For the next fifteen years, as he himself told me, Margarito carried the Saint to Castel Gandolfo in the event an occastion arose for displaying her. At an audience for some two hundred pilgrims from Latin America, he managed to tell his story, amid shoves and pokes, to the benevolent John XXIII. But he could not show him the girl because, as a precaution against assassination attempts, he had been obliged to leave her at the entrance along with the knapsacks of the other pilgrims. The Pope listened with as much attention as he could in the crowd and gave him an encouraging pat on the cheek.

“Bravo, figlio mio,” he said. “God will reward your perseverance.”

But it was during the fleeting reign of the smiling Albino Luciani that he really felt on the verge of fulfilling his dream. One of the Pope’s relatives, impressed by Margarito’s story, promised to intervene. No one paid him much attention. But two days later, as they were having lunch, someone telephoned the pensione with a rapid, simple message for Margarito: he should not leave Rome, because some time before Thursday he would be summoned to the Vatican for a private audience.

No one ever found out if it was a joke. Margarito did not think so, and he stayed on the alert.
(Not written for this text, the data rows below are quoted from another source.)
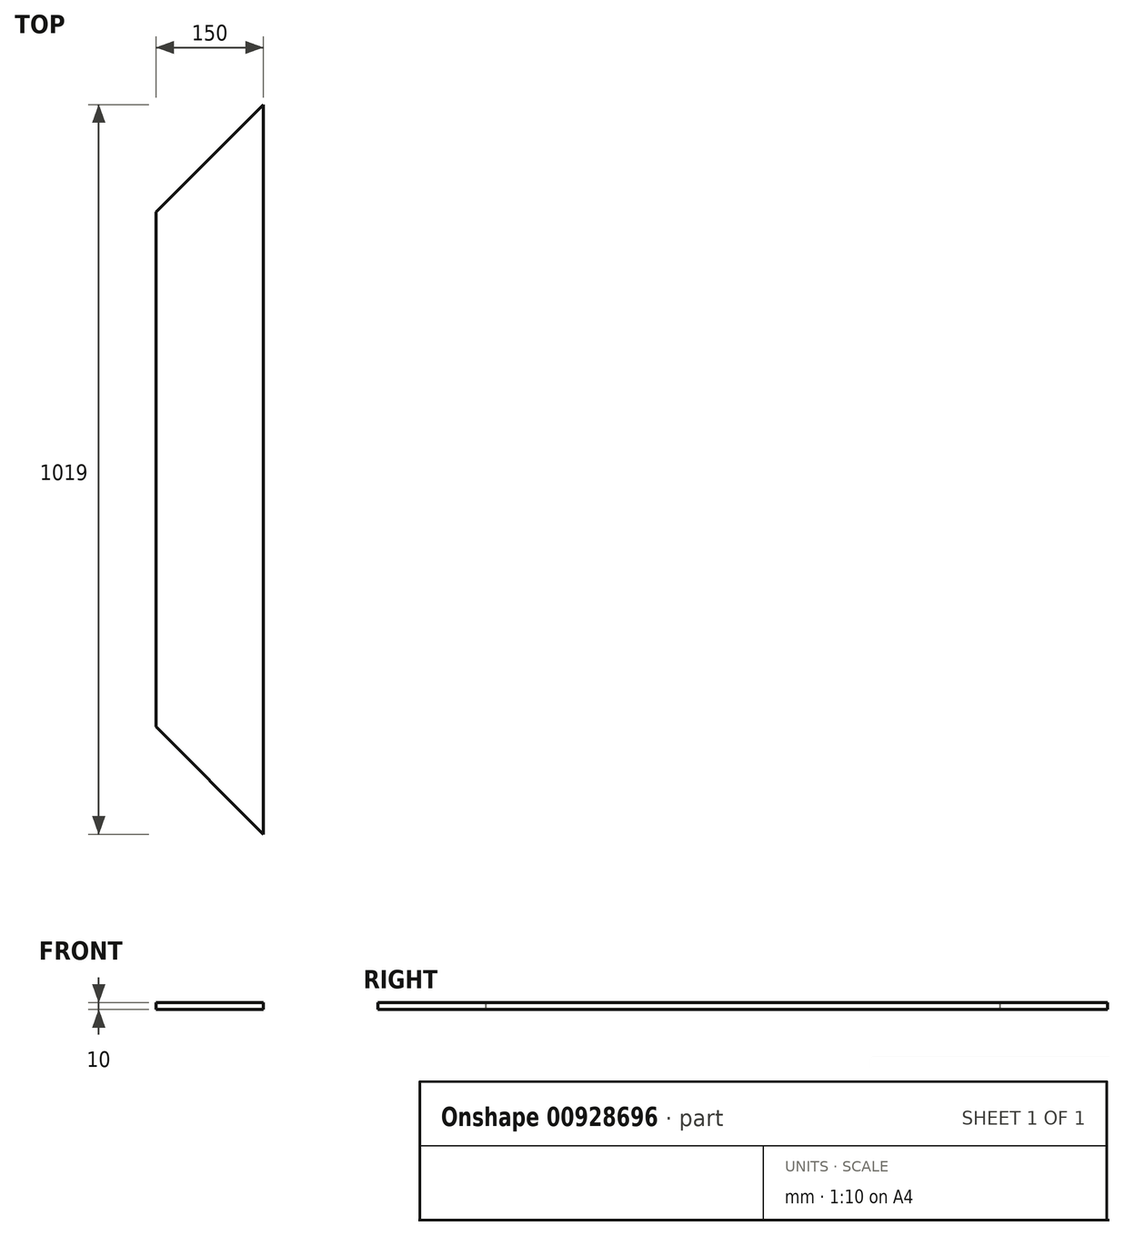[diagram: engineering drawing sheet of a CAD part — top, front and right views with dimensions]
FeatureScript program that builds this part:
annotation { "Feature Type Name" : "Feature", "Feature Type Description" : "" }
export const myFeature = defineFeature(function(context is Context, id is Id, definition is map)
    precondition{}
    {
        {
            var Q0;
            Q0=qCreatedBy(makeId("Front.planeOp"),FACE);
            var sketch = newSketch(context, id + "F0", { "sketchPlane" : qUnion([Q0])});
            skLineSegment(sketch, "E0.bottom", {"start": v(-74.52, -26.74) * mm, "end": v(75.48, -26.74) * mm});
            skLineSegment(sketch, "E0.top", {"start": v(-74.52, -36.74) * mm, "end": v(75.48, -36.74) * mm});
            skLineSegment(sketch, "E0.left", {"start": v(-74.52, -26.74) * mm, "end": v(-74.52, -36.74) * mm});
            skLineSegment(sketch, "E0.right", {"start": v(75.48, -26.74) * mm, "end": v(75.48, -36.74) * mm});
            skSolve(sketch);
        }
        {
            var Q0;
            Q0 = qSketchRegion(id + "F0", true);
            extrude(context, id + "F1", {"entities" : qUnion([Q0]), "depth" : 1019 * mm, "offsetDistance" : 25 * mm});
        }
        {
            var Q0;
            Q0=makeQuery(id+"F1.opExtrude","SWEPT_FACE",FACE,{"disambiguationData":[OSD([sQuery(id+"F0.wireOp",EDGE,"E0.bottom")])]});
            var sketch = newSketch(context, id + "F2", { "sketchPlane" : qUnion([Q0])});
            skLineSegment(sketch, "E1", {"start": v(75.48, 0) * mm, "end": v(-74.52, -150) * mm});
            skLineSegment(sketch, "E2", {"start": v(-74.52, -150) * mm, "end": v(-107.99, -156.75) * mm});
            skLineSegment(sketch, "E3", {"start": v(-164.14, -150) * mm, "end": v(-164.14, 159.84) * mm});
            skLineSegment(sketch, "E4", {"start": v(-164.14, 159.84) * mm, "end": v(178, 169.1) * mm});
            skLineSegment(sketch, "E5", {"start": v(178, 169.1) * mm, "end": v(75.48, 0) * mm});
            skLineSegment(sketch, "E6", {"start": v(-107.99, -156.75) * mm, "end": v(-164.14, -150) * mm});
            skSolve(sketch);
        }
        {
            var Q0;
            Q0 = qSketchRegion(id + "F2", true);
            var Q1;
            Q1=sQuery(id+"F2.wireOp",EDGE,"E1");
            extrude(context, id + "F3", {"entities" : qUnion([Q0]), "operationType" : NewBodyOperationType.REMOVE, "surfaceEntities" : qUnion([Q1]), "endBound" : BoundingType.THROUGH_ALL, "oppositeDirection" : true, "depth" : 25 * mm, "offsetDistance" : 25 * mm, "hasSecondDirection" : true, "secondDirectionBound" : SecondDirectionBoundingType.THROUGH_ALL, "secondDirectionOppositeDirection" : false, "secondDirectionDepth" : 25 * mm});
        }
        {
            var Q0;
            Q0=makeQuery(id+"F1.opExtrude","SWEPT_FACE",FACE,{"disambiguationData":[OSD([sQuery(id+"F0.wireOp",EDGE,"E0.bottom")])]});
            var sketch = newSketch(context, id + "F4", { "sketchPlane" : qUnion([Q0])});
            skLineSegment(sketch, "E7", {"start": v(75.48, -1019) * mm, "end": v(-74.52, -869) * mm});
            skLineSegment(sketch, "E8", {"start": v(-74.52, -869) * mm, "end": v(-237.24, -869) * mm});
            skLineSegment(sketch, "E9", {"start": v(-237.24, -869) * mm, "end": v(-237.24, -1200.16) * mm});
            skLineSegment(sketch, "E10", {"start": v(-237.24, -1200.16) * mm, "end": v(72.76, -1200.16) * mm});
            skLineSegment(sketch, "E11", {"start": v(72.76, -1200.16) * mm, "end": v(75.48, -1019) * mm});
            skSolve(sketch);
        }
        {
            var Q0;
            Q0 = qSketchRegion(id + "F4", true);
            extrude(context, id + "F5", {"entities" : qUnion([Q0]), "operationType" : NewBodyOperationType.REMOVE, "endBound" : BoundingType.THROUGH_ALL, "depth" : 25 * mm, "offsetDistance" : 25 * mm, "hasSecondDirection" : true, "secondDirectionBound" : SecondDirectionBoundingType.THROUGH_ALL, "secondDirectionOppositeDirection" : true, "secondDirectionDepth" : 25 * mm});
        }
    });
He did not leave the house. If he had to go to the bathroom he announced it: “I’m going to the bathroom.” Bella Maria, still witty in the dawn of her old age, laughed her free woman’s laugh.

“We know, Margarito,” she shouted, “just in case the Pope calls.”

The following week, two days before the date specified in the message, Margarito almost collapsed when he saw the headline in the newspaper slipped under the door: Morto il Papa. For a moment he was sustained by the illusion that it was an old paper delivered by mistake, for it was not easy to believe that a Pope would die every month. But it was true: the smiling Albino Luciani, elected thirty-three days earlier, had died in his sleep.

I returned to Rome twenty-two years after I met Margarito Duarte, and perhaps I would not have thought about him if we had not met by accident. I was too depressed by the ruinous weather to think about anybody. An imbecilic drizzle like warm soup never stopped falling, the diamond light of another time had turned muddy, and the places that had once been mine and sustained my memories were strange to me now. The house where the pensione was located was still the same, but nobody knew anything about Bella Maria. No one answered at the six different telephone numbers that the tenor Ribero Silva had sent me over the years. At lunch with the new movie people, I evoked the memory of my teacher, and a sudden silence fluttered over the table for a moment until someone dared to say:

“Zavattini? Mai sentito”

That was true: no one had heard of him. The trees in the Villa Borghese were disheveled in the rain, the galoppatoio of the sorrowful princesses had been devoured by weeds with no flowers, and the beautiful girls of long ago had been replaced by athletic androgynes cross-dressed in flashy clothes. The only survivor among all the extinct fauna was the old lion, who suffered from mange and a head cold on his island surrounded by dried waters. No one sang or died of love in the plastic trattorias on the Piazza di Spagna. For the Rome of our memory was by now another ancient Rome within the ancient Rome of the Caesars. Then, a voice that might have come from the beyond stopped me cold on a narrow street in Trastevere:

’’Hello, Poet.”

It was he, old and tired. Four popes had died, eternal Rome was showing the first signs of decrepitude, and still he waited. “I’ve waited so long it can’t be much longer now,” he told me as he said good-bye after almost four hours of nostalgia. “It may be a matter of months.” He shuffled down the middle of the street wearing the combat boots and faded cap of an old Roman, ignoring the puddles of rain where the light was beginning to decay. Then I had no doubt, if I ever had any at all, that the Saint was Margarito. Without realizing it, by means of his daughter’s incorruptible body, and while he was still alive, he had spent twenty-two years fighting for the legitimate cause of his own canonization.